In Iraq, as in Syria, the imminent extinguishing of the mini-state of the so-called Islamic State (IS) is raising the question of whether U.S. objectives in Iraq really are focused on countering IS or will balloon into some other reason to keep American forces there indefinitely. The most common rationale voiced by those arguing for an indefinite stay is to counter Iranian influence. The rationale echoes larger alarms, being sounded by the Trump administration as well as others, about an Iran that supposedly is on the march and threatening to bring most of the Middle East under its sway. The alarms are filled with unsupported zero-sum assumptions about what any Iranian action or influence means for U.S. interests.
Those tempted to succumb to the alarms as they apply to Iraq should bear in mind two important realities about the Iraqi-Iranian relationship.
The first is that the biggest boost to Iranian influence in Iraq was the U.S. invasion of March 2003. The net effect of the whole costly, unpleasant history of the United States in Iraq—including the initial conquest, later surge, and all the ups and downs of occupation—as far as Iranian influence is concerned is to have made that influence much greater than it ever was while Saddam Hussein was still ruling Iraq. If Iranian influence were the overriding worry about the Middle East that the rhetoric of the Trump administration makes it out to be, this record strongly suggests that an unending U.S. military expedition would not be a smart way to assuage that worry.
The second key reality is that Iraq and Iran, for reasons of geographic proximity and a bloody history, are necessarily huge factors in each other's security. That fact cannot be shoved aside by outside actors talking about filling vacuums, pursuing their own self-defined rivalries, or imposing zero-sum assumptions that do not correspond to ground truth in the Persian Gulf region.
The extremely costly Iran-Iraq War, begun by Iraq and fought from 1980 to 1988, is the most prominent part of the bloody history and a formative experience for leaders in both countries. We lack accurate figures on the war’s casualties, but deaths numbered in the hundreds of thousands for each country. Using the mid-range of estimates of those killed in the war, the combined death toll was probably somewhere around three-quarters of a million. The war was the deadliest conflict in the Middle East over the past half century.

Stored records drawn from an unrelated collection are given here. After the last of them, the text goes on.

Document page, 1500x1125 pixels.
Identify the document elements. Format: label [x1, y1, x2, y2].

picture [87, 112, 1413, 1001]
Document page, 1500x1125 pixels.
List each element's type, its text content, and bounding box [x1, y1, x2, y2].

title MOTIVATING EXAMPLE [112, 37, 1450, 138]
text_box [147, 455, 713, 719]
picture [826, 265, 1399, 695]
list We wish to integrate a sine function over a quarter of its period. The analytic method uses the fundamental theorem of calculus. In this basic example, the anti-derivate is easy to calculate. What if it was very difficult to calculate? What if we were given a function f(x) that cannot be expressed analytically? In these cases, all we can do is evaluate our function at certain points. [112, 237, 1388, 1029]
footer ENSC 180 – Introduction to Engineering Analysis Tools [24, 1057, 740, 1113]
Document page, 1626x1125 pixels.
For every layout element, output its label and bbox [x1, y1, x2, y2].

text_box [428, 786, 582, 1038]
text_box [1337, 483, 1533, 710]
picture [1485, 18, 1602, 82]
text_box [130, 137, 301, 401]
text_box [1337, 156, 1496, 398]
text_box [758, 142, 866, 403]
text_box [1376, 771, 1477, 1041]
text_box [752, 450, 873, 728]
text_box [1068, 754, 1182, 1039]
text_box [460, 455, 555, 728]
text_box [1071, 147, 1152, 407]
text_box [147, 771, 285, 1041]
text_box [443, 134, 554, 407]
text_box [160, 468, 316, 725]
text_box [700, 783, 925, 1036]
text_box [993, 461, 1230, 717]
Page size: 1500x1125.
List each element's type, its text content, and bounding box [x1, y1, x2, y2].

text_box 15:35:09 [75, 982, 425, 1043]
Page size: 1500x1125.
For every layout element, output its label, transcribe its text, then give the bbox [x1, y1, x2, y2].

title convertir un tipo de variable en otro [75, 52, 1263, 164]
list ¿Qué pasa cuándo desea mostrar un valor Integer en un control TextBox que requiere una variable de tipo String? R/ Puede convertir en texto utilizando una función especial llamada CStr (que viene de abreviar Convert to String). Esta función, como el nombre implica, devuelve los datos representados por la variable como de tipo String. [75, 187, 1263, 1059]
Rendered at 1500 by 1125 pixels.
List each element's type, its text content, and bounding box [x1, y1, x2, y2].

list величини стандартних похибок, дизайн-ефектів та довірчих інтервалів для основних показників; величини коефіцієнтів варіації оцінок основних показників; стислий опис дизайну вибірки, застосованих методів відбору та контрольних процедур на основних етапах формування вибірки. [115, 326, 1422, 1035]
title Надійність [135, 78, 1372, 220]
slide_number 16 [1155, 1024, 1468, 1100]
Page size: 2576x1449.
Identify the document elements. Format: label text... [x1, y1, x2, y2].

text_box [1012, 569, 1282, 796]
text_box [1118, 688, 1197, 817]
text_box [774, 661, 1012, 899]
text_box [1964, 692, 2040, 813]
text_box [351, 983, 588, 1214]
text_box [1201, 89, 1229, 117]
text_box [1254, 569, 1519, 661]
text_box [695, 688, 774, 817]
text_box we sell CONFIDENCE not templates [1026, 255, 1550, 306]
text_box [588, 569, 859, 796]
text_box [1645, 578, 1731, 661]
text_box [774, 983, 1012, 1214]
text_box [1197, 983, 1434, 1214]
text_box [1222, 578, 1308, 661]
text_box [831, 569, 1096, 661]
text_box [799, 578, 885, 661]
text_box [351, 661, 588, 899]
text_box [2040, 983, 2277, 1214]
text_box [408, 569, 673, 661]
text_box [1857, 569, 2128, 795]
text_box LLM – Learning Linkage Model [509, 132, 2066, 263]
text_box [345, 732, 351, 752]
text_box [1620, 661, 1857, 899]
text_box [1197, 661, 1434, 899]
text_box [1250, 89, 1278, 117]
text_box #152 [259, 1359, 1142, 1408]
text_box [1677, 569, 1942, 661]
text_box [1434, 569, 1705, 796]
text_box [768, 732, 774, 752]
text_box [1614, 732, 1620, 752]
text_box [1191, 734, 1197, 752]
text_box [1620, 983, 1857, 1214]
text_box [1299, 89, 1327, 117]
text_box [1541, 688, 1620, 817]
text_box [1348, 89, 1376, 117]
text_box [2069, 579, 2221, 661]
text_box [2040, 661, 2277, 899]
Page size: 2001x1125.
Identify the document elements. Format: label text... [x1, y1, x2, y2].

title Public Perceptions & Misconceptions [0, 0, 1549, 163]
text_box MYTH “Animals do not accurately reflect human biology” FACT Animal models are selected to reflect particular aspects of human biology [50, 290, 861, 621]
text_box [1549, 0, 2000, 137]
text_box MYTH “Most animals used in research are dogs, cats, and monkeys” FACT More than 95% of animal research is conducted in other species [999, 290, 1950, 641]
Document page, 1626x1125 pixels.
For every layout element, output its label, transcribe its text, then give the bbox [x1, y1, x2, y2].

Against that historical backdrop, it behooves the leaders of both Iraq and Iran to keep their relationship on an even keel. Although the two neighbors still have differing interests, it is in the larger security interest of each to have cordiality prevail over conflict in their bilateral relationship. The governments in both Baghdad and Tehran appear to realize that.
It helps that the two countries have, along with their differing interests, some important parallel interests. Chief among those right now are their interests in quashing IS and in not letting Kurdish separatism tear pieces out of each country’s sovereign territory. These interests also align with declared U.S. objectives about fighting IS and upholding the territorial integrity of Iraq, although this fact often seems to get overlooked in the United States amid the obsession with opposing Iran and confronting it everywhere about everything.
Many countries, including the United States, share a general interest in peace and stability in the Middle East—for numerous reasons, including how the lack of peace and stability encourages the sorts of violent extremism that can have consequences beyond the region. It follows that having more cordiality than conflict in the Iraq-Iran relationship, which was so disastrously explosive in the recent past, also is in the general interest.
That peace and stability inside Iraq is in Iran’s interest as much as in other countries’ interests gets overlooked amid obsession-related caricatures of Iran that portray it as fomenting instability wherever and whenever it can. Persistent instability in a country with which Iran shares a border of more than 900 miles is not in Iran’s interest. It is ironic that this fact seems hard to accept by those who habitually use the term “spread of instability” in opining about security issues in the Middle East.
Iranian leaders also are smart enough, and informed enough about Iraqi affairs, to realize how destabilizing would be narrowly minded sectarian favoritism and how easy it would be to overplay their own hand. However empathetic the Iranians are to their Shia co-religionists, they realize that Sunni-bashing policies do not constitute a formula for stability on their eastern border. They also are aware of Iraqi nationalist (and Arab) sensitivities. They can see such sensitivities even in cleric and militia leader Moqtada al-Sadr, commonly described as a Shia zealot, who recently made friendly visits to Saudi Arabia and the United Arab Emirates, which are among the chief regional rivals of Iran.